Matthias Di Gabriele empfiehlt bei der Kantonalen Volksabstimmung vom 9. Februar 2014 der Konkordatsänderung zuzustimmen. Dies aufgrund folgenden Punkten:

Die Gewalt und Ausschreitungen anlässlich von Sportveranstaltungen haben in den letzten Jahren wieder zugenommen. Trotz dem Konkordatsbeitritt sämtlicher Kantone müssen weitere Massnahmen zur Verhinderung dieser Ausschreitungen ergriffen werden. Als wichtigstes Element dieser weiterführenden Massnahmen gilt die Einführung einer Bewilligungs- pflicht für Fussball- und Eishockeyspiele mit Beteiligung von Klubs in den obersten Ligen. Dabei kann das Sicherheitsrisiko von der auszutragenden Gemeinde individuell geprüft und den involvierten Clubs mit Auflagen übertragen werden. Die Notwendigkeit dieser Massnahme ist gegeben, da die Eintragungen im vom Bundesamt für Polizei geführten Informationssystem "Hoogan" wieder stark zugenommen haben und heute über 1000 Personen in diesem geführt werden. Zudem werden mit der Konkordatsänderung die präventiven Massnahmen gegen Gewalttäter weiter verschärft. Neu werden auch Hinderungen einer Amtshandlung sowie unangebrachtes Besucherbenehmen vor und nach dem Spiel präventiver verfolgt und die damit verbundenen Bestimmungen zu den Meldeauflagen verschärft.
Die Gegenargumente des Referendumskomitees sind insofern haltlos, da diese Gewalttäter schützen.
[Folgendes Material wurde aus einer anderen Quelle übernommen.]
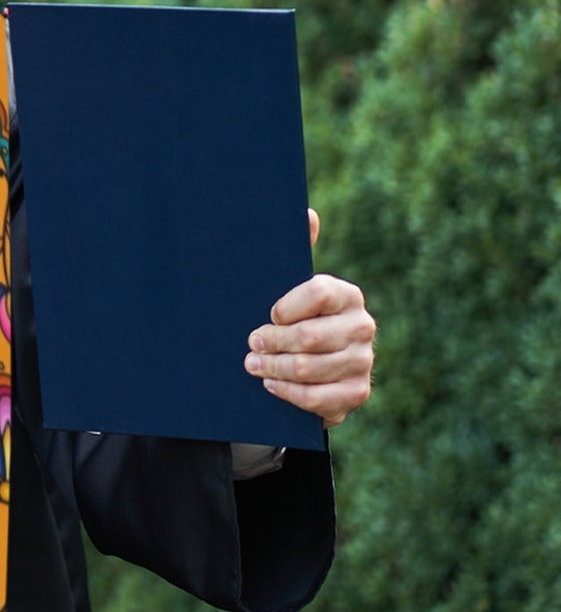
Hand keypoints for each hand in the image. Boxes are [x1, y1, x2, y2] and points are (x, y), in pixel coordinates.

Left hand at [244, 209, 374, 426]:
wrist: (311, 367)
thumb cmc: (293, 319)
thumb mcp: (290, 287)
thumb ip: (297, 251)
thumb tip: (307, 213)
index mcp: (347, 295)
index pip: (318, 292)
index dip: (286, 306)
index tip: (267, 314)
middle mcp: (362, 326)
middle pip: (309, 336)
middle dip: (271, 342)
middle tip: (250, 344)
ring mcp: (363, 362)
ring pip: (309, 368)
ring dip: (273, 368)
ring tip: (252, 365)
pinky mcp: (356, 393)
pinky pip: (317, 398)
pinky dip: (288, 393)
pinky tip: (271, 385)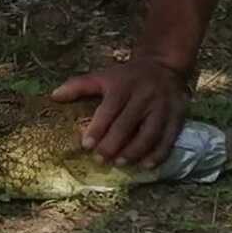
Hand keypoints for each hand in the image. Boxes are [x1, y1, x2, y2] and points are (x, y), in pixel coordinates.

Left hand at [51, 58, 190, 168]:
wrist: (163, 67)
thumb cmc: (126, 77)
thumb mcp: (103, 76)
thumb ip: (79, 86)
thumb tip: (54, 96)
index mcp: (123, 86)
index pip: (109, 109)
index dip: (98, 128)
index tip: (86, 144)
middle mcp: (144, 96)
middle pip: (128, 124)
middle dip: (113, 144)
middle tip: (100, 160)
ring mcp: (163, 107)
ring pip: (150, 133)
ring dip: (135, 151)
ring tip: (120, 163)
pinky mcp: (177, 116)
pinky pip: (169, 138)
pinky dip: (158, 153)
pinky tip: (146, 165)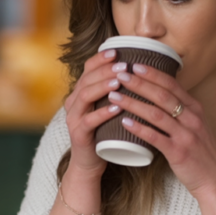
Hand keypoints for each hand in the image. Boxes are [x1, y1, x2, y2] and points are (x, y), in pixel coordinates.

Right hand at [63, 49, 125, 176]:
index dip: (100, 59)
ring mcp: (74, 118)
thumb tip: (141, 73)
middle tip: (124, 66)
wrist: (90, 163)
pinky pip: (88, 121)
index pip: (87, 69)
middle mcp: (74, 102)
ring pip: (85, 96)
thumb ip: (117, 92)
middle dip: (105, 70)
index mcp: (80, 93)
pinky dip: (102, 113)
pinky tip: (116, 107)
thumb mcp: (108, 108)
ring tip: (120, 81)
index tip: (117, 51)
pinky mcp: (79, 134)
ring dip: (103, 86)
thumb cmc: (104, 133)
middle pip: (86, 79)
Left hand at [107, 63, 215, 197]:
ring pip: (156, 114)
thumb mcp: (196, 127)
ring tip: (115, 96)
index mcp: (195, 109)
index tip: (135, 64)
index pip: (172, 85)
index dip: (152, 73)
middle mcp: (192, 118)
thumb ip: (181, 113)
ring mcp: (186, 135)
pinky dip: (139, 129)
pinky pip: (155, 137)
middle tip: (120, 74)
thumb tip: (158, 99)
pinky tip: (124, 123)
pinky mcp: (179, 152)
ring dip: (133, 103)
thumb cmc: (202, 154)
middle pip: (162, 95)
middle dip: (139, 83)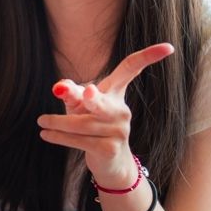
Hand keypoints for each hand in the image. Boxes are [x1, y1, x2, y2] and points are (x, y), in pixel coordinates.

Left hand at [37, 43, 174, 187]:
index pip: (131, 69)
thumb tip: (60, 86)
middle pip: (102, 103)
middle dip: (93, 99)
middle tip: (86, 93)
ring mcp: (118, 131)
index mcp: (116, 94)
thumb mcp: (79, 107)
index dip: (148, 57)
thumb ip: (71, 94)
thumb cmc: (91, 126)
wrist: (109, 163)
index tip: (168, 47)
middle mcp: (121, 111)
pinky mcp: (109, 149)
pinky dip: (60, 137)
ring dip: (58, 123)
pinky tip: (45, 134)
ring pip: (82, 125)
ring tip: (42, 121)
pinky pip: (80, 141)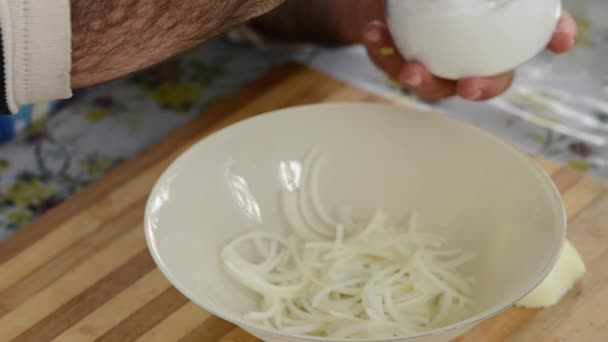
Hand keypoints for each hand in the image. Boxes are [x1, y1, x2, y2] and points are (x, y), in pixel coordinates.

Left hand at [361, 13, 577, 101]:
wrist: (385, 1)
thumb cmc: (432, 0)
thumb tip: (543, 12)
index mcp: (487, 44)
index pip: (528, 41)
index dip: (550, 40)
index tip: (561, 42)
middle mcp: (463, 62)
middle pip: (482, 84)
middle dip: (481, 89)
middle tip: (470, 86)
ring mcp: (430, 67)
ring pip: (428, 84)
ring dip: (418, 77)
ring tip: (409, 66)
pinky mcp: (394, 64)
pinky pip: (387, 63)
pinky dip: (379, 48)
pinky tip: (374, 31)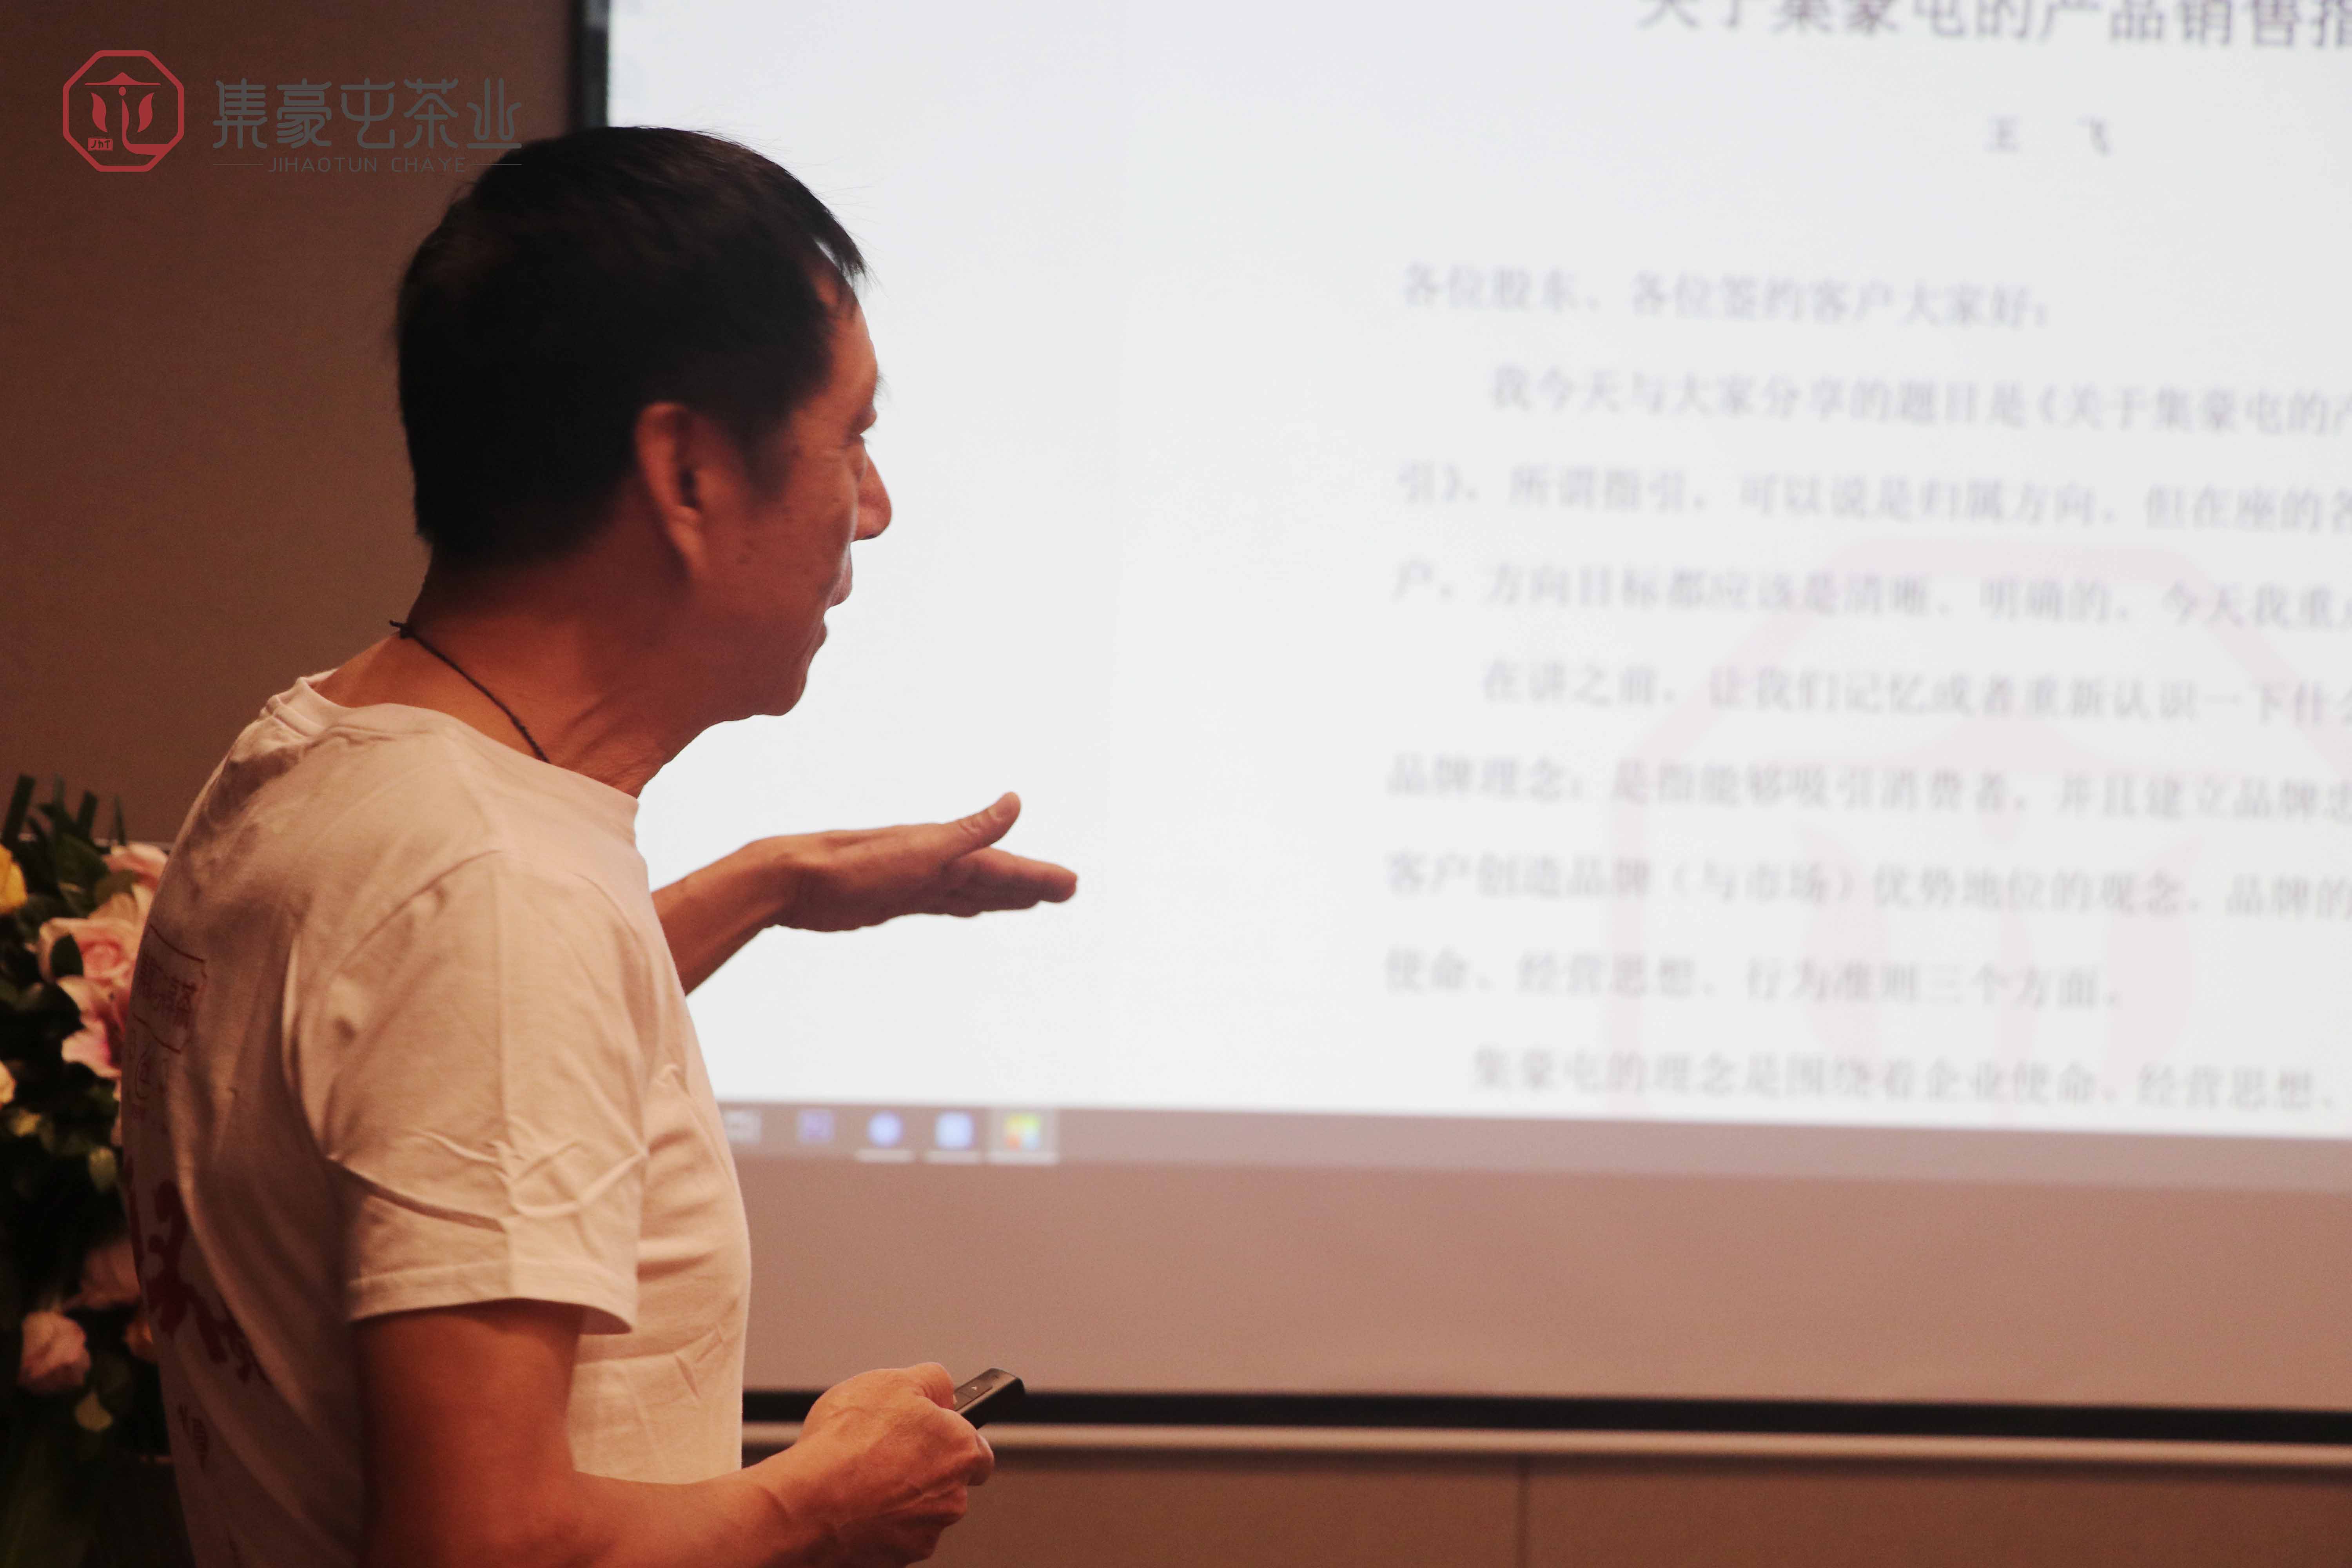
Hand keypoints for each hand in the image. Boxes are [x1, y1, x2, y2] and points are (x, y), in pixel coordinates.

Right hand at [763, 1364, 994, 1566]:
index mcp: (961, 1451)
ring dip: (899, 1494)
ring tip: (861, 1475)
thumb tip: (943, 1389)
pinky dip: (879, 1520)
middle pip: (947, 1480)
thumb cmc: (846, 1443)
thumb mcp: (891, 1381)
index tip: (927, 1433)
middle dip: (922, 1467)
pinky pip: (894, 1532)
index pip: (976, 1448)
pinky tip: (855, 1502)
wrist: (807, 1503)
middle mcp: (953, 1496)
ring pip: (919, 1508)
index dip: (950, 1437)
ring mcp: (925, 1531)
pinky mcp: (897, 1556)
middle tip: (884, 1450)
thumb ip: (932, 1382)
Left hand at [766, 794, 1077, 932]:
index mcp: (944, 851)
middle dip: (1028, 885)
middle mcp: (933, 864)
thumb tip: (1014, 801)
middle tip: (1067, 890)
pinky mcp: (892, 901)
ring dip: (1001, 896)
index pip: (1001, 867)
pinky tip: (971, 910)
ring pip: (969, 892)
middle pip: (992, 879)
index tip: (1071, 884)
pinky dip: (963, 906)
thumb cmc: (851, 865)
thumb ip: (970, 831)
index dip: (1036, 876)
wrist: (791, 881)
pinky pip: (941, 904)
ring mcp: (913, 883)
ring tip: (1031, 900)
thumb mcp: (920, 850)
Es ist der falsche Ansatz unsere bisherige Gesetzgebung in deren heutigen Vollstreckung zu kritisieren, als diese weiter zu verschärfen und unseren Rechtshütern eine breitere Grundlage zur Intervention zu gewährleisten. Die Vollstreckung der heutigen und bei Annahme der Konkordatsänderung mit der neuen Gesetzesgrundlage können diese Fragestellungen immer noch beantwortet und im Ablauf festgelegt werden.
Matthias Di Gabriele sieht nur in einer präventiven Bekämpfung und der Schaffung von weiterführenden Gesetzesgrundlagen für unsere Rechtshüter die Sicherheit von friedlichen Matchbesuchern gewährleistet. Den Hooligans muss mit allen Mitteln entgegengewirkt werden. Deshalb stimmen Sie am 9. Februar 2014 JA zur Konkordatsänderung.